Paul Vixie’s ego is large enough - justifiably perhaps - that he thinks this whole debate is about how we characterize his position. I suggest that there is a far larger and more important issue here. It is not whether I “speak for” Paul Vixie (“ouch” for him thinking I would even want to). It is whether the U.S. insistence on unilateral control of the DNS root is increasing the risk of splits in the name space. I think it is. I think the existence of ORSN proves it in and of itself. But the willingness of Vixie not to condemn them, (and even to make weak rationalizations about the difference between different “root server sets” and “different name spaces”) shows how seriously the U.S. position has created mistrust and countermoves among the global internet community. That’s what is important here.

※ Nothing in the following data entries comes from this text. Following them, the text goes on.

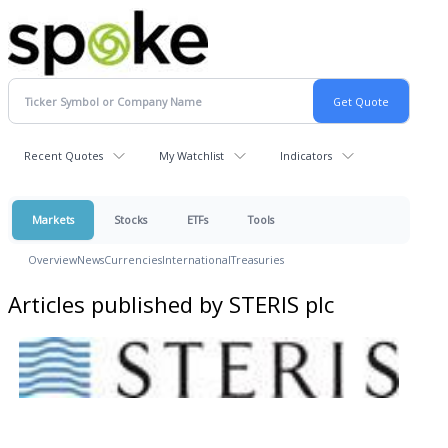
Recent Quotes
My Watchlist
Indicators
Markets
Stocks
ETFs
Tools
Overview
News
Currencies
International
Treasuries
Articles published by STERIS plc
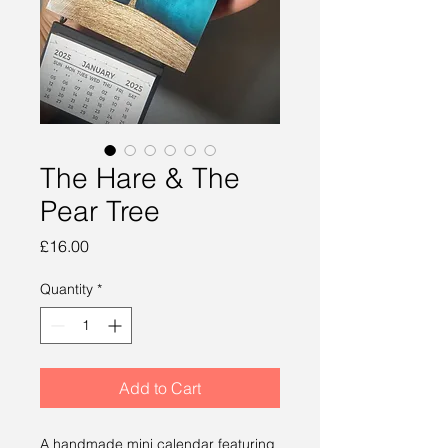
The Hare & The
Pear Tree
Price
£16.00
Quantity
*
Add to Cart
A handmade mini calendar featuring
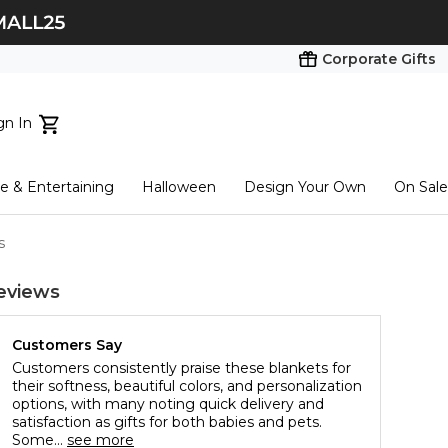
Corporate Gifts
gn In
ts...
 & Entertaining
Halloween
Design Your Own
On Sale
tart here
s
eviews
Customers Say
Customers consistently praise these blankets for
their softness, beautiful colors, and personalization
options, with many noting quick delivery and
satisfaction as gifts for both babies and pets.
Some...
see more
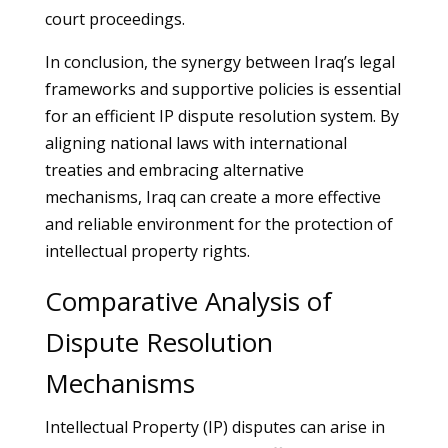
court proceedings.
In conclusion, the synergy between Iraq’s legal
frameworks and supportive policies is essential
for an efficient IP dispute resolution system. By
aligning national laws with international
treaties and embracing alternative
mechanisms, Iraq can create a more effective
and reliable environment for the protection of
intellectual property rights.
Comparative Analysis of
Dispute Resolution
Mechanisms
Intellectual Property (IP) disputes can arise in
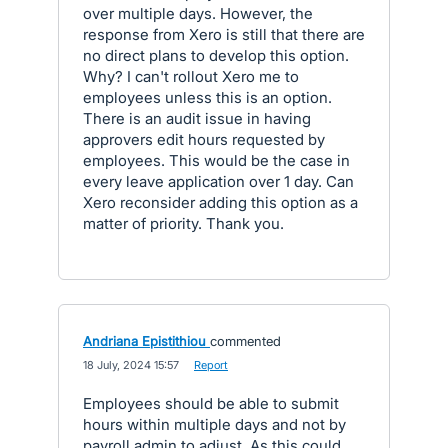
over multiple days. However, the
response from Xero is still that there are
no direct plans to develop this option.
Why? I can't rollout Xero me to
employees unless this is an option.
There is an audit issue in having
approvers edit hours requested by
employees. This would be the case in
every leave application over 1 day. Can
Xero reconsider adding this option as a
matter of priority. Thank you.
Andriana Epistithiou
commented
·
18 July, 2024 15:57
·
Report
Employees should be able to submit
hours within multiple days and not by
payroll admin to adjust. As this could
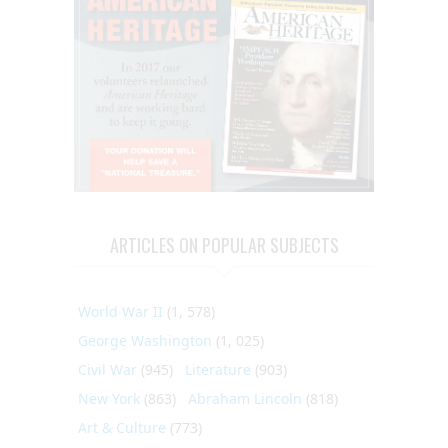
ARTICLES ON POPULAR SUBJECTS
World War II
(1, 578)
George Washington
(1, 025)
Civil War
(945)
Literature
(903)
New York
(863)
Abraham Lincoln
(818)
Art & Culture
(773)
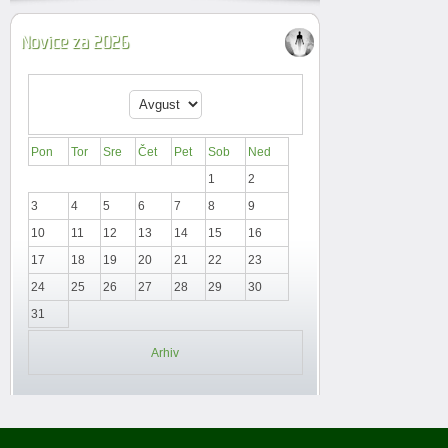
Novice za 2026
Pon
Tor
Sre
Čet
Pet
Sob
Ned
1
2
3
4
5
6
7
8
9
10
11
12
13
14
15
16
17
18
19
20
21
22
23
24
25
26
27
28
29
30
31
Arhiv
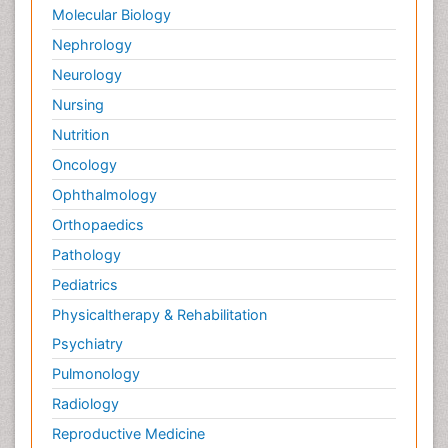
Molecular Biology
Nephrology
Neurology
Nursing
Nutrition
Oncology
Ophthalmology
Orthopaedics
Pathology
Pediatrics
Physicaltherapy & Rehabilitation
Psychiatry
Pulmonology
Radiology
Reproductive Medicine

To answer Markus Grundman, “do I really want that the DoC controls biz world wide by removing/changing ccTLD information???” Of course not. I can tell you are not familiar with my writings. In 2001 my book Ruling the root called US unilateral control over the root zone a “ticking time bomb.” When the book was released in Washington DC in May 2002, former ICANN CEO Mike Roberts singled out that sentence and criticized it as being silly. Well. I wonder what he thinks now. In short, I am the original critic of this situation. Look at the statements and papers of the Internet governance project and you will see that we have been hammering away at this issue for some time. So I am not accusing ORSN of “splitting the Internet world” I see ORSN as a welcome and probably inevitable countermove to the US government’s position, an act of true self-governance by the Internet community, and if they (USG) do illegitimate things with the root the responsibility for a split will rest with them.

I will say this. You can talk about the “original” IANA data as if it were holy and legitimate, but if in fact the US does make a change that ORSN refuses to accept it, we all know where we stand. Because IANA is nothing but a U.S. government contractor at the moment, and has been since October 1998.

Markus Grundmann  –  Oct 12, 2005 8:02 AM

Dear Milton Mueller.
From my side I think we close now this thread. Sorry for some words of me but
I can’t hear any more sayings like “ORSN is bad. Evil on Earth. Split XYZ” ...
We want an internet controlled by an international organization. Not more!


David Conrad  –  Oct 15, 2005 6:38 PM


You’ve merged the concept of the Internet namespace and the implementation of that namespace.  ORSN has implemented the Internet namespace on a different set of IP addresses than the ones the vast majority of Internet users use.  That’s all.

If/when ORSN refuses to replicate all changes to the Internet namespace published by ICANN (or Verisign or USDoC, depending on your point of view) , only then will there be an alternate name space. 

What ORSN is doing isn’t particularly new or interesting—I suspect lots of folks who are nervous about a (D)DoS taking out the root servers have replicated the root zone into their name servers.  It would be nice if the root zone were actually signed so folks who do this (and the folks who rely on the replicated root zone) could have some assurance the zone they are using hasn’t been mangled (for some value of that variable).

From my perspective, Paul’s participation has generated a tempest in a teapot.


McTim  –  Oct 26, 2005 8:56 PM


The IANA function has been a USG contract long before ‘98.